What you will do: Return all lines of the records that contain the word "ligne".

Data supplied:
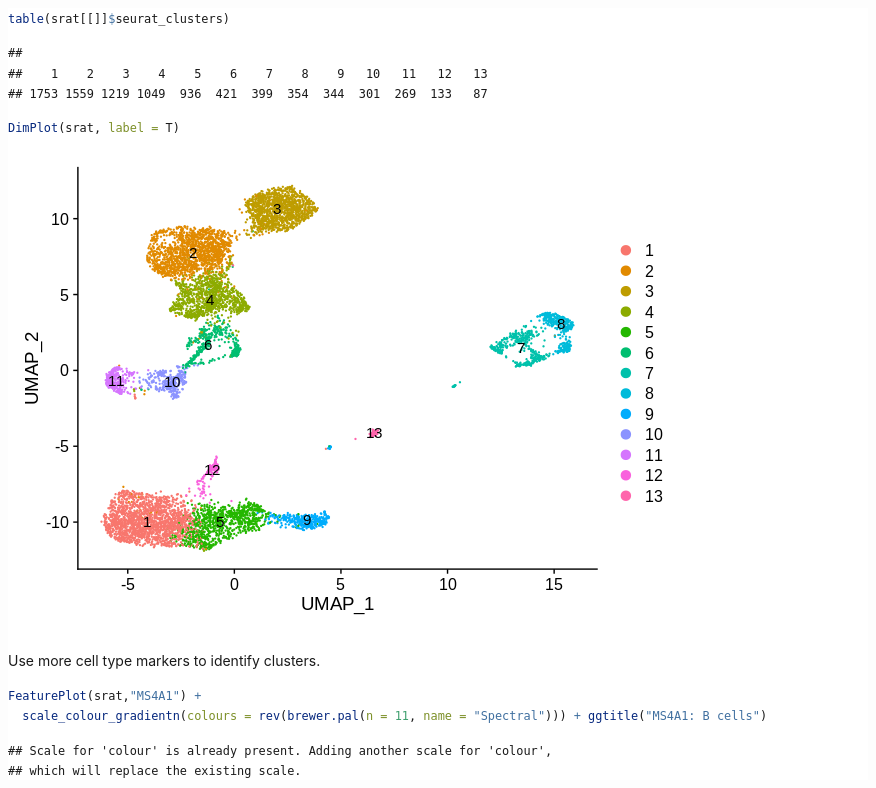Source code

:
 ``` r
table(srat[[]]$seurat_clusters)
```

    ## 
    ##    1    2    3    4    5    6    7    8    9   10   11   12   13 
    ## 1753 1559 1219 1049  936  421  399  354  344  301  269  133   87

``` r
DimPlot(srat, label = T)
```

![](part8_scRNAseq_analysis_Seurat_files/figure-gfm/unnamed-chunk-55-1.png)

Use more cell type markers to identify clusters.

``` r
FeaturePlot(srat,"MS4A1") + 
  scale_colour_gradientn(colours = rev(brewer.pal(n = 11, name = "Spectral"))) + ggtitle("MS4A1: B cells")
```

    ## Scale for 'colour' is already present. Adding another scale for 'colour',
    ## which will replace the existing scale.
...
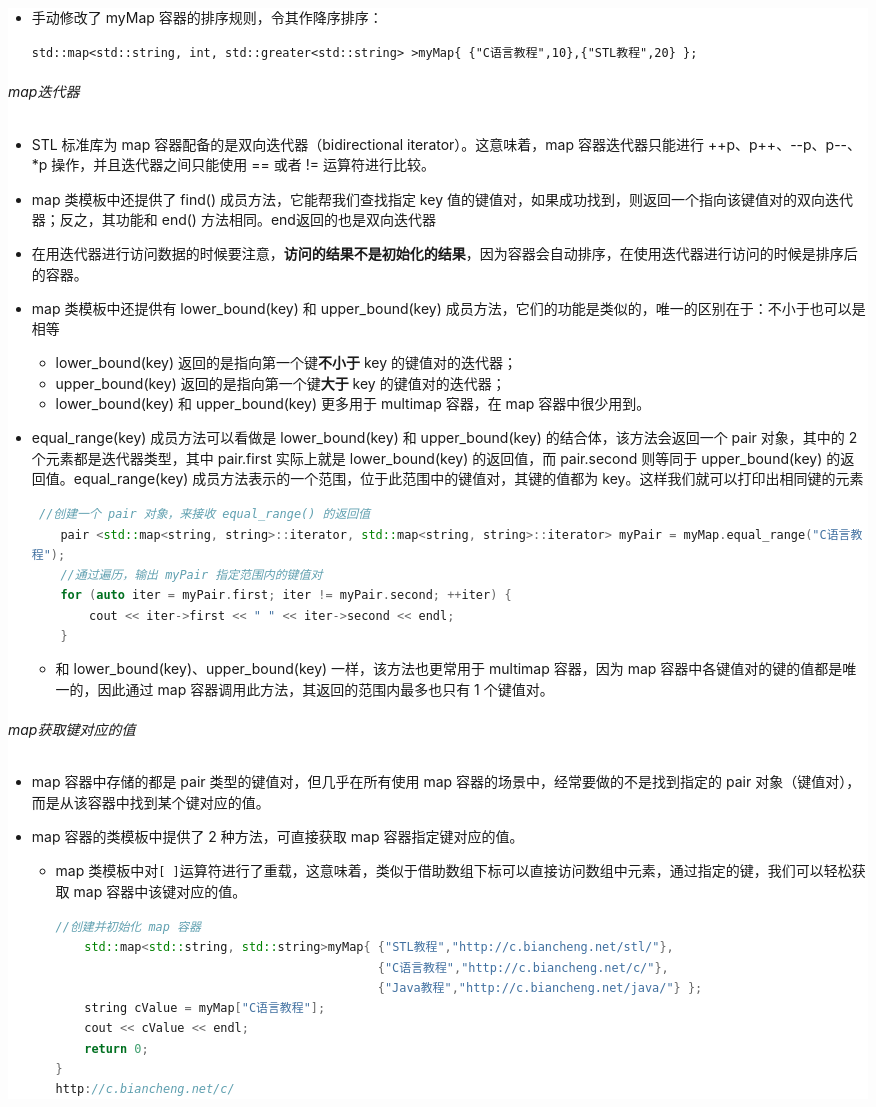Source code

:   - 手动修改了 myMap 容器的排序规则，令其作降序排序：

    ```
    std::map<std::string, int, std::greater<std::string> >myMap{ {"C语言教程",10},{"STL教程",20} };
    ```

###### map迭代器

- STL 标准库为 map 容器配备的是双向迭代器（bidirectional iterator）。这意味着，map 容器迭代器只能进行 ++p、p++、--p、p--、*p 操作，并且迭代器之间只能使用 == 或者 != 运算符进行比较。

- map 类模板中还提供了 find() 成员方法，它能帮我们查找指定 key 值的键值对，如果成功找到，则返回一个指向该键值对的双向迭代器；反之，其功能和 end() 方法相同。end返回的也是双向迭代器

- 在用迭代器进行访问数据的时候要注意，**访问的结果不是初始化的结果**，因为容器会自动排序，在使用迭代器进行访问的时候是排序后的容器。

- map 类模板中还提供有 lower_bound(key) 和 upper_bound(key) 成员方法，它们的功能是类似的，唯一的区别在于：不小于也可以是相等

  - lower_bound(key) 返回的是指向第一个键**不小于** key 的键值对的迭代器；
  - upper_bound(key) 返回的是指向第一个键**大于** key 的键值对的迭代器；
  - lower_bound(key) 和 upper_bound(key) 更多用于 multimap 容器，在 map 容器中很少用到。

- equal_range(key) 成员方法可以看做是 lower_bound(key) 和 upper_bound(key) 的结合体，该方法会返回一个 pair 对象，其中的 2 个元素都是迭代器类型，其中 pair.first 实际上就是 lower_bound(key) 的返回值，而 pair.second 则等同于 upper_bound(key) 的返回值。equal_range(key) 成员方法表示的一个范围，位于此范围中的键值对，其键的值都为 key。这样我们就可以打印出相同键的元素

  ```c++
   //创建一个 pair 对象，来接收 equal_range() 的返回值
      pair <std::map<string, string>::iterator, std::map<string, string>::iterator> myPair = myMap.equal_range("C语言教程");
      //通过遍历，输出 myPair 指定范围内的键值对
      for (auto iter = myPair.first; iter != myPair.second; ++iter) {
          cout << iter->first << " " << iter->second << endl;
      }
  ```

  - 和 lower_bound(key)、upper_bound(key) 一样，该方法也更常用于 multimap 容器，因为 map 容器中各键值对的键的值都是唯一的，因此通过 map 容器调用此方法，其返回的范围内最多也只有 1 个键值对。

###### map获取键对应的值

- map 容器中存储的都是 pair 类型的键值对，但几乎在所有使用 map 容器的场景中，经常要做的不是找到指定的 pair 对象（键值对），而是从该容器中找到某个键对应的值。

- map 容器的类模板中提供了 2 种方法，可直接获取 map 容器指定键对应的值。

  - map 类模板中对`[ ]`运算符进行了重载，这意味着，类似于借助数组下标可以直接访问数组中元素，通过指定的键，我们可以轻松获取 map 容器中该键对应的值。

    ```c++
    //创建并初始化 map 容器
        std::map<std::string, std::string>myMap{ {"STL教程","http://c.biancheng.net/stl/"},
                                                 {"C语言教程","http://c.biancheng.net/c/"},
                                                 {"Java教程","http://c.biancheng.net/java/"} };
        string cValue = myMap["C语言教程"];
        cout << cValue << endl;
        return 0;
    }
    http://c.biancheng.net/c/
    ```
---
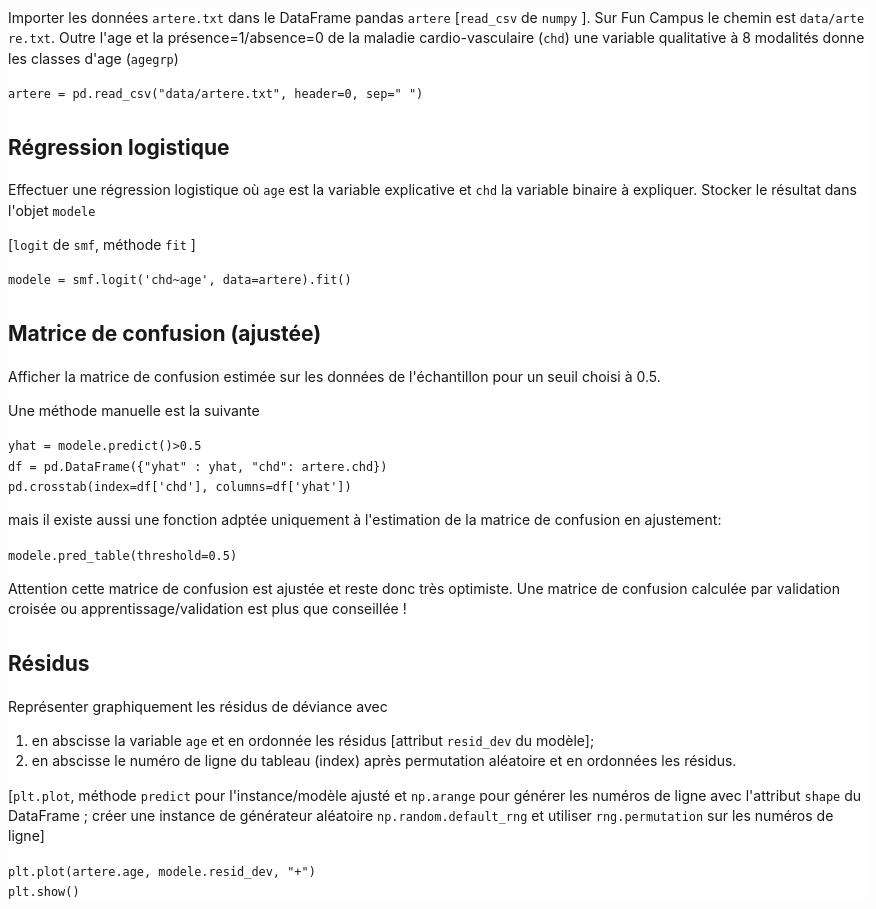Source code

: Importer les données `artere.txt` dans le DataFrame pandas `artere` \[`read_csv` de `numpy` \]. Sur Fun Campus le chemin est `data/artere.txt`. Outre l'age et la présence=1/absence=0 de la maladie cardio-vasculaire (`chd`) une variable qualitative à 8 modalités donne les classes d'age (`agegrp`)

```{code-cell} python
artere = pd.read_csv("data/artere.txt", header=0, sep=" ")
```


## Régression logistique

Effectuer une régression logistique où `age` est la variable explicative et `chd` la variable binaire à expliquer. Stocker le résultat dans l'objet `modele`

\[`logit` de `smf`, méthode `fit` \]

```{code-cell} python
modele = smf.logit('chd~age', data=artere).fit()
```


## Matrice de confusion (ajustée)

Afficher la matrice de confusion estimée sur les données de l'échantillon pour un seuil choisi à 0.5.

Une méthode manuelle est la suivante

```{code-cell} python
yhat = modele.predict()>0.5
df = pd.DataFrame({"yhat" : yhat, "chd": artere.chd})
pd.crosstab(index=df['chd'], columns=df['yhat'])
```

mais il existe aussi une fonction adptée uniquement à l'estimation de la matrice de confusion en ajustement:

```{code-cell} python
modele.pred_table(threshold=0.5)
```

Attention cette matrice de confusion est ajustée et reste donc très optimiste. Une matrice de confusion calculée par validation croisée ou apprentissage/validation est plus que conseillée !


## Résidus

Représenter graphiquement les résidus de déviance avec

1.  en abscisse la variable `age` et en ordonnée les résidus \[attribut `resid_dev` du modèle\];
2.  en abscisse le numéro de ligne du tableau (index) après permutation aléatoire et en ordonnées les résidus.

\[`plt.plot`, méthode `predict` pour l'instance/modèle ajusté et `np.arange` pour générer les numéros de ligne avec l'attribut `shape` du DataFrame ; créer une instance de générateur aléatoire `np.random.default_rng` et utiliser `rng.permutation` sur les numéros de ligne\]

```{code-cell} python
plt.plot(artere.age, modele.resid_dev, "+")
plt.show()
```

Reply:
2.  en abscisse le numéro de ligne du tableau (index) après permutation aléatoire et en ordonnées les résidus.
\[`plt.plot`, méthode `predict` pour l'instance/modèle ajusté et `np.arange` pour générer les numéros de ligne avec l'attribut `shape` du DataFrame ; créer une instance de générateur aléatoire `np.random.default_rng` et utiliser `rng.permutation` sur les numéros de ligne\]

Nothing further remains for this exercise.